Previously, the process was largely manual, says CEO Bob Gallo. But Claimscore can run 250,000 claims an hour, he says.

  • The company earns roughly 10 cents per claim, though prices vary based on the volume of claims in each case. It markets to claims administrators and to lawyers.

The big picture: As a result of growing anti-corporation sentiment, there's more money than ever in class action lawsuits, says Duane Morris partner Gerald Maatman Jr., who works as a defense lawyer in such cases.

  • In the 25 years that the law firm has tracked the figures, class action settlement figures boomed to an all-time high of $66 billion in 2022, and remained elevated at $51.4 billion in 2023.
  • "We're in unprecedented territory," says Maatman. "The world in which we move today ... feel differently about corporations than they did pre-COVID."

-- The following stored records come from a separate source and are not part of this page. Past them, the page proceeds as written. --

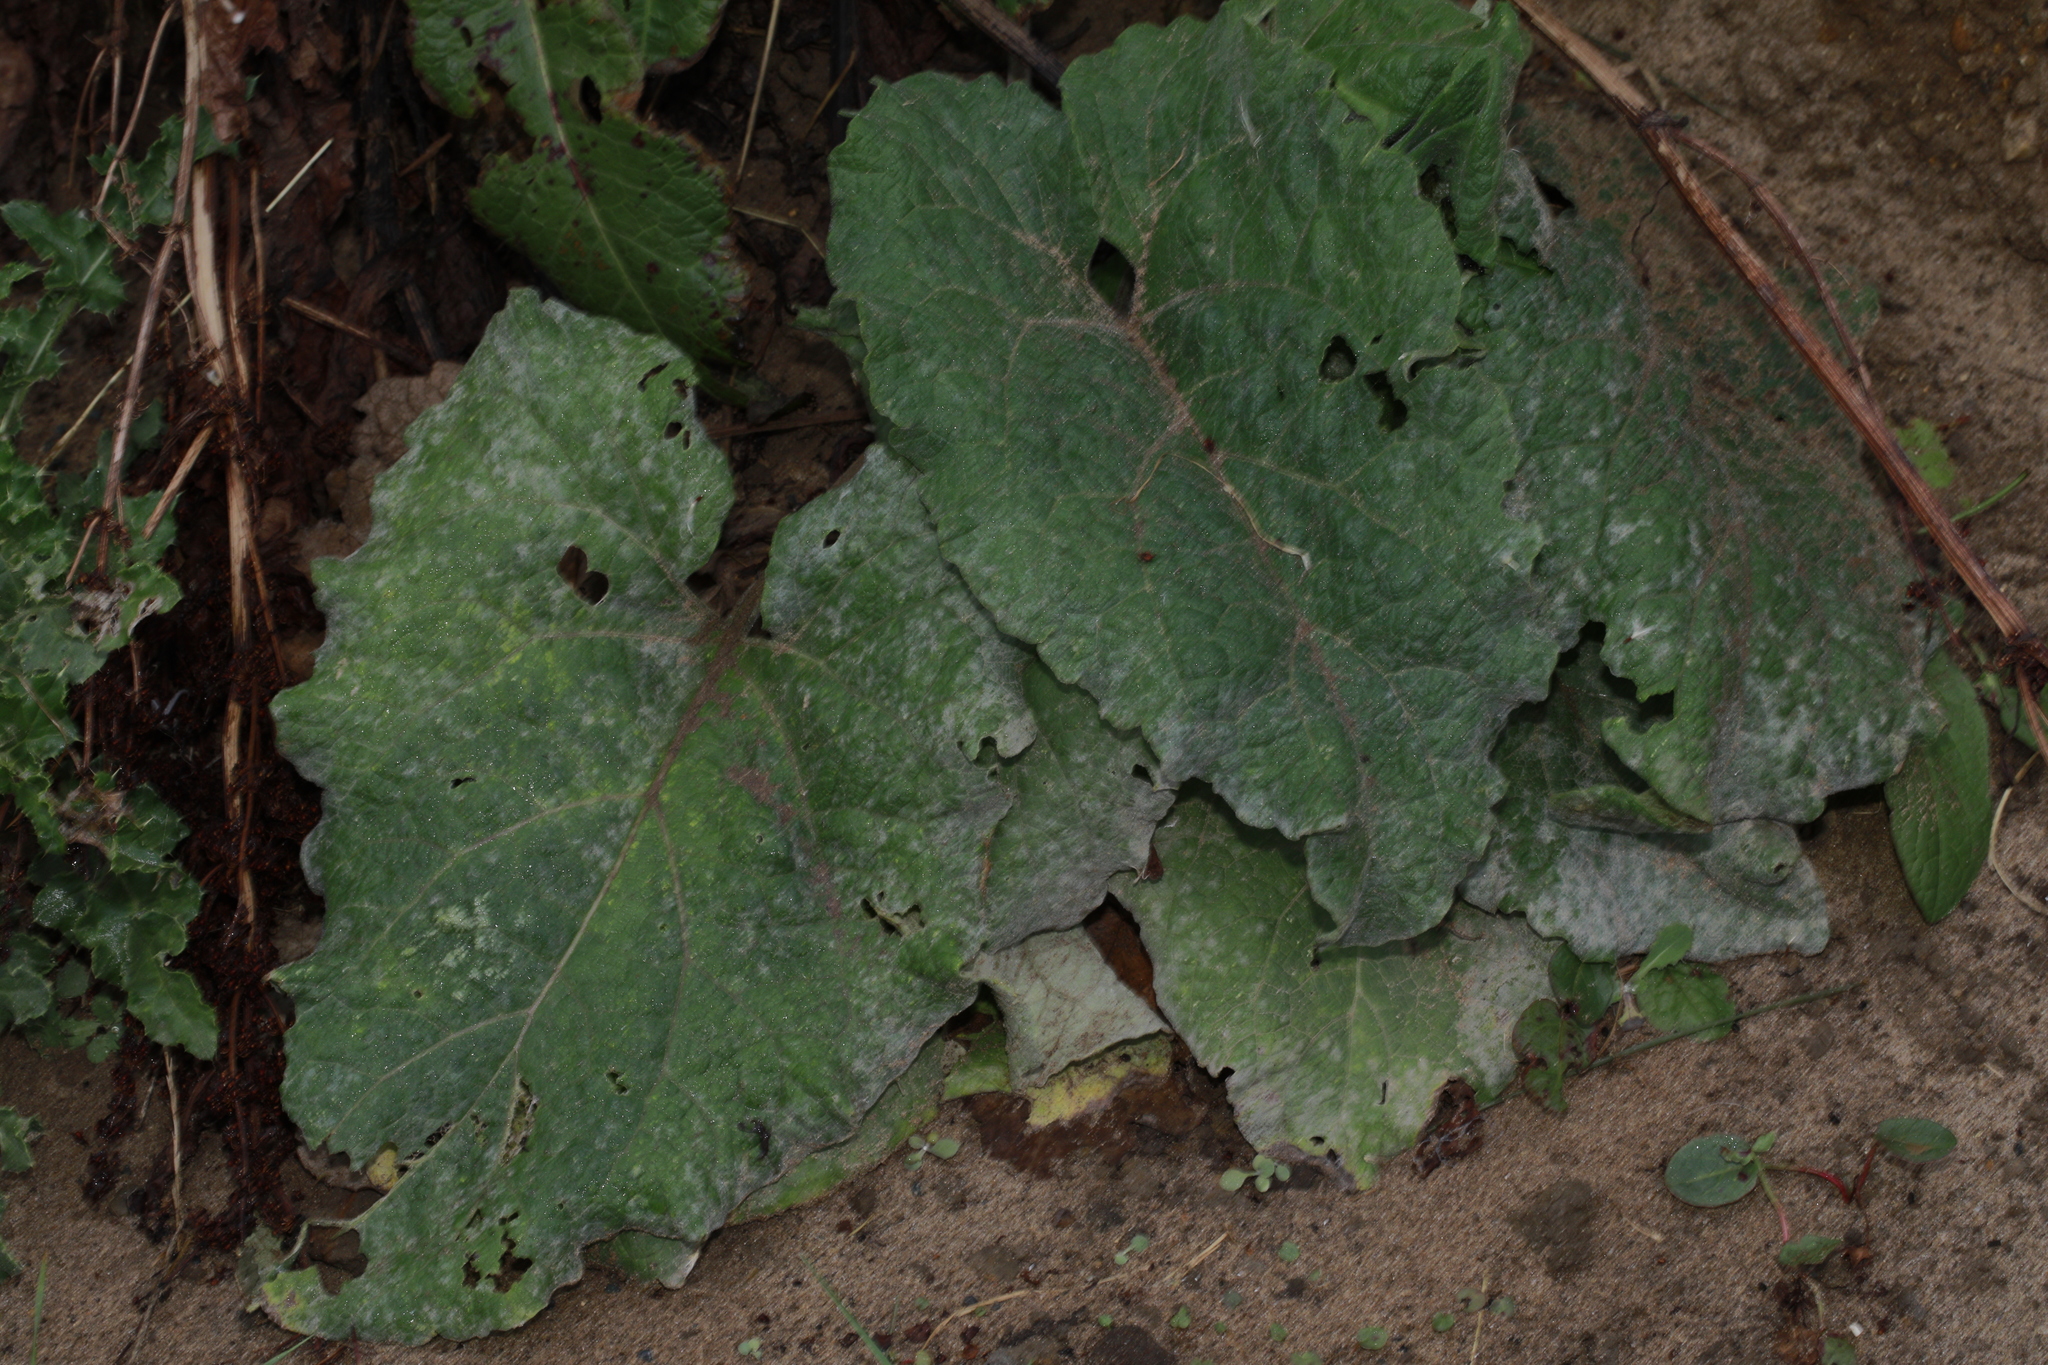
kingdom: Plantae
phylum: Tracheophyta
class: Magnoliopsida
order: Asterales
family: Asteraceae
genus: Arctium
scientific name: Arctium minus
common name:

At the same time, developments in AI have made it easier for fraudsters to scale up their operations and create fake identities, with plantiffs' lawyers in the Juul case blaming AI for the surge in problematic claims. And it's not just companies footing the bill.

  • The high-profile, $5.6 billion Visa and Mastercard class action settlement was also hit by fraudsters last year, with bad actors setting up a phony website to steal claimants' identities.
  • Scammers also targeted veterans who were set to receive payouts as part of 3M's $6 billion settlement over its earplugs.